• _Task statement_: Copy out word for word the lines from the one with "Between PRED and OBJ, which is larger?" through the one with "Is the value", including both of those lines.

• _Records shown_:
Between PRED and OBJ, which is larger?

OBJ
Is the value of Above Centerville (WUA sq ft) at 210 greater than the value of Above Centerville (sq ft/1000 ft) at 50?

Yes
...
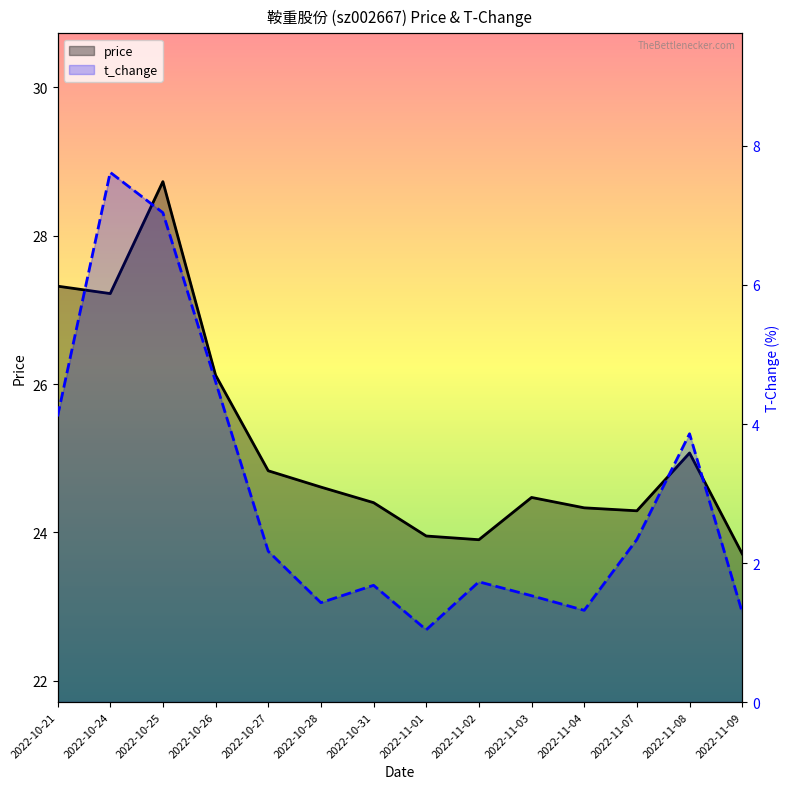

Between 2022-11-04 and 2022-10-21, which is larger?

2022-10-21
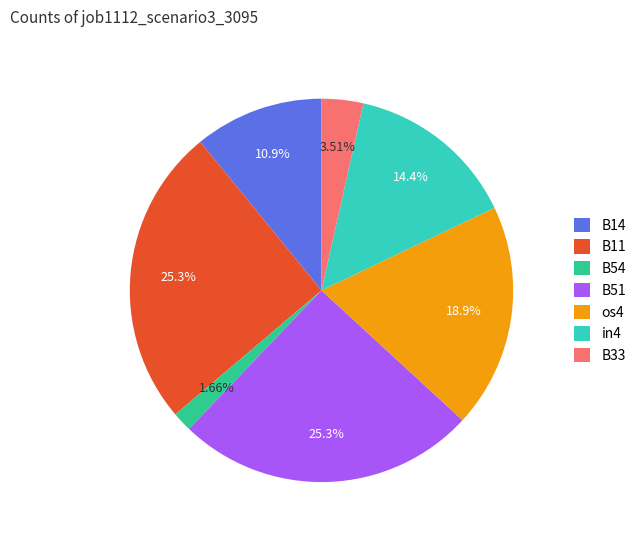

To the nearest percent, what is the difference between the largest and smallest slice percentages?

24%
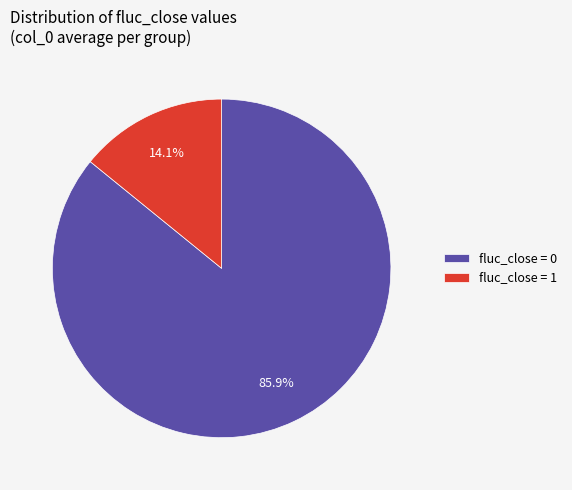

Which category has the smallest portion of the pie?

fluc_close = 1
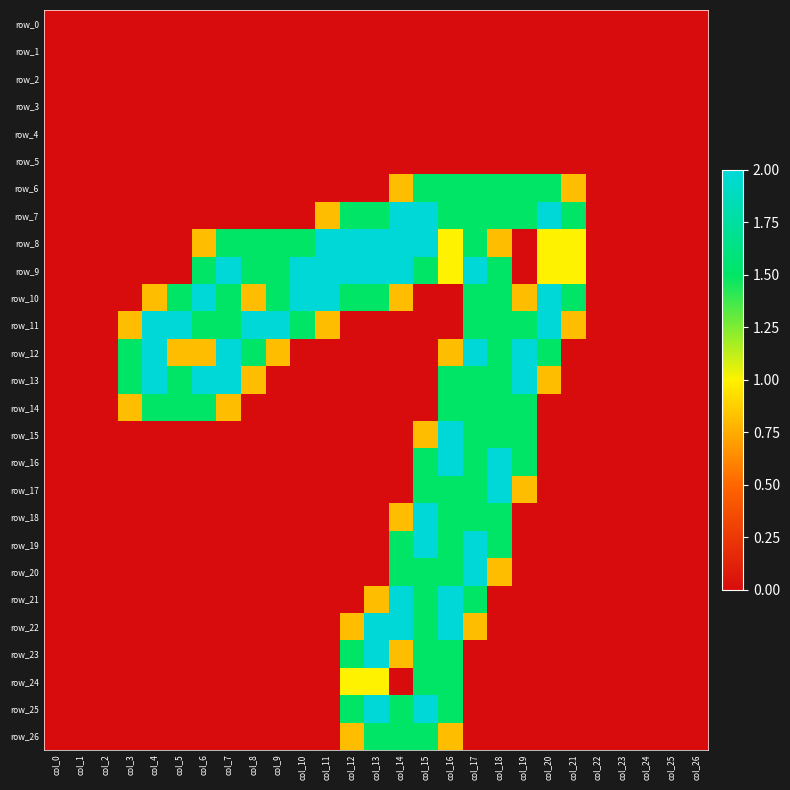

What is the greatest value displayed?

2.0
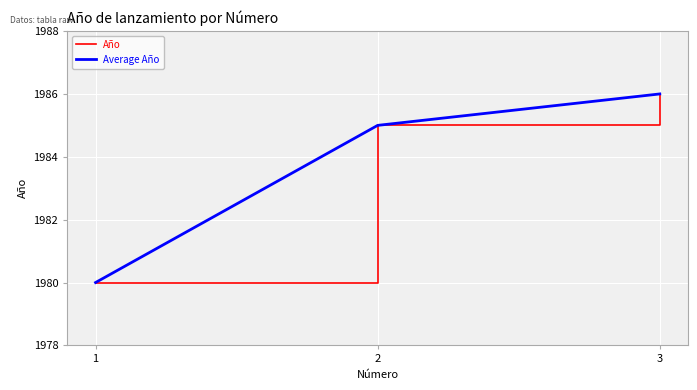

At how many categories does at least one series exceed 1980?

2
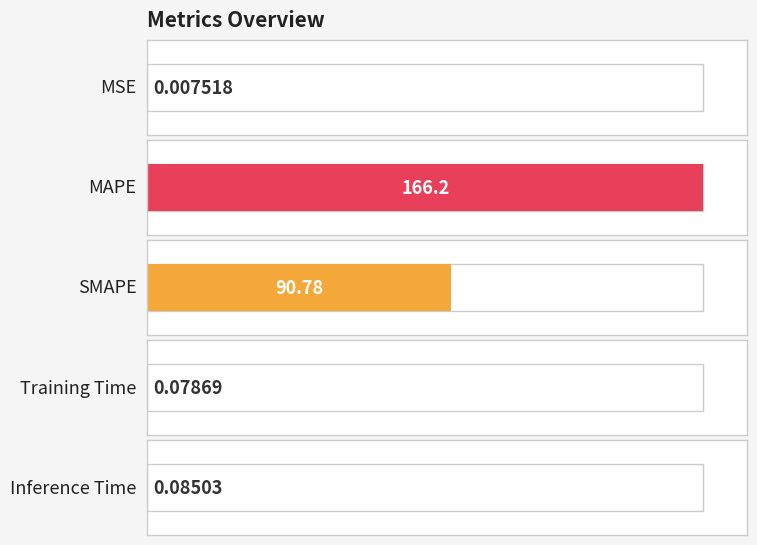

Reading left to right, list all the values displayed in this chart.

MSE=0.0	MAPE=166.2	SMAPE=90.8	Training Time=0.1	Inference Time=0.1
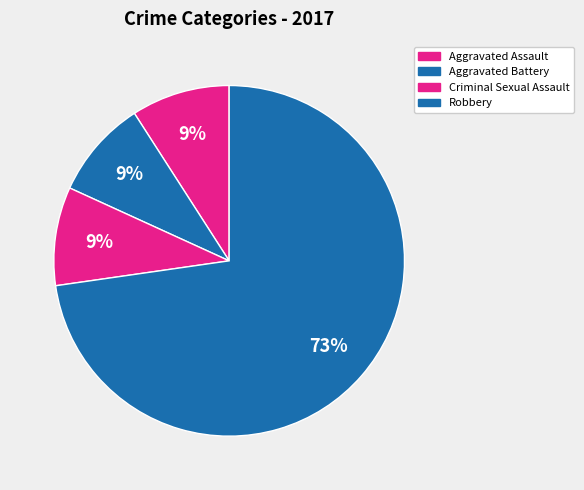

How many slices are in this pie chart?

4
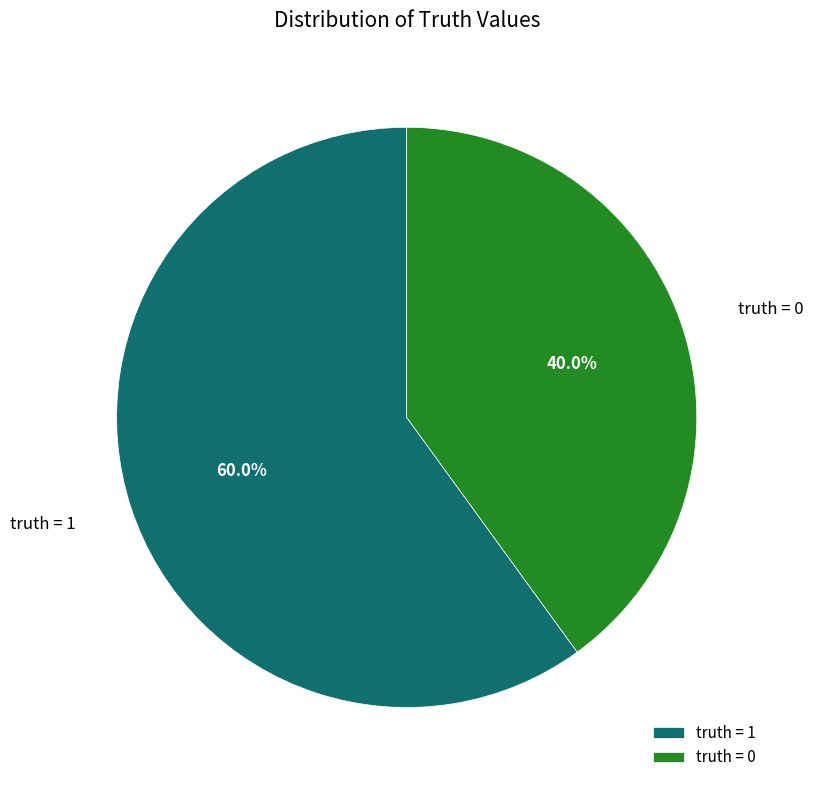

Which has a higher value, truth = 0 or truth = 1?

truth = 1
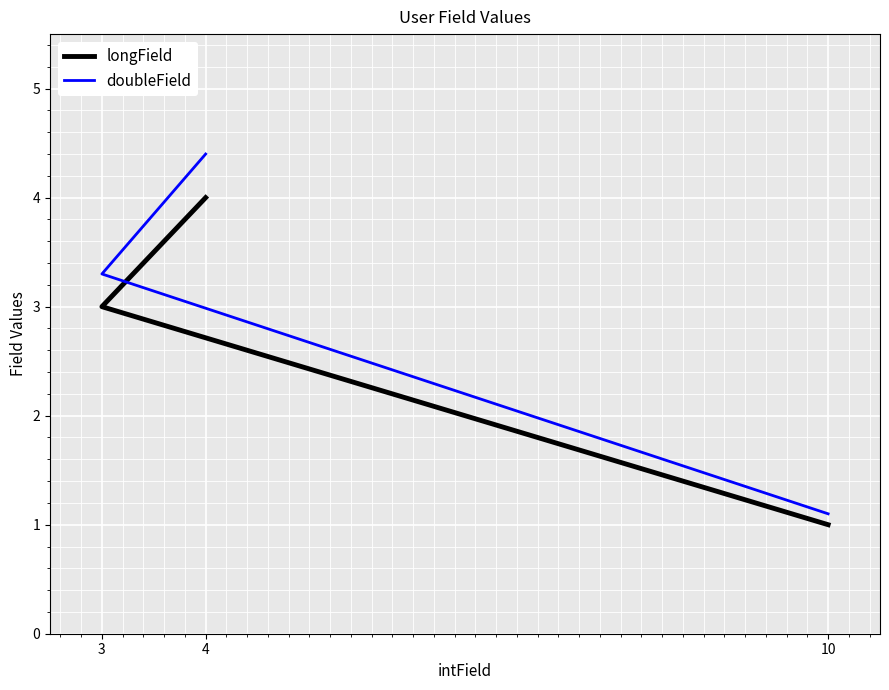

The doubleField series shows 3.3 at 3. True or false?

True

• _Result for this task_:
Between PRED and OBJ, which is larger?

OBJ
Is the value of Above Centerville (WUA sq ft) at 210 greater than the value of Above Centerville (sq ft/1000 ft) at 50?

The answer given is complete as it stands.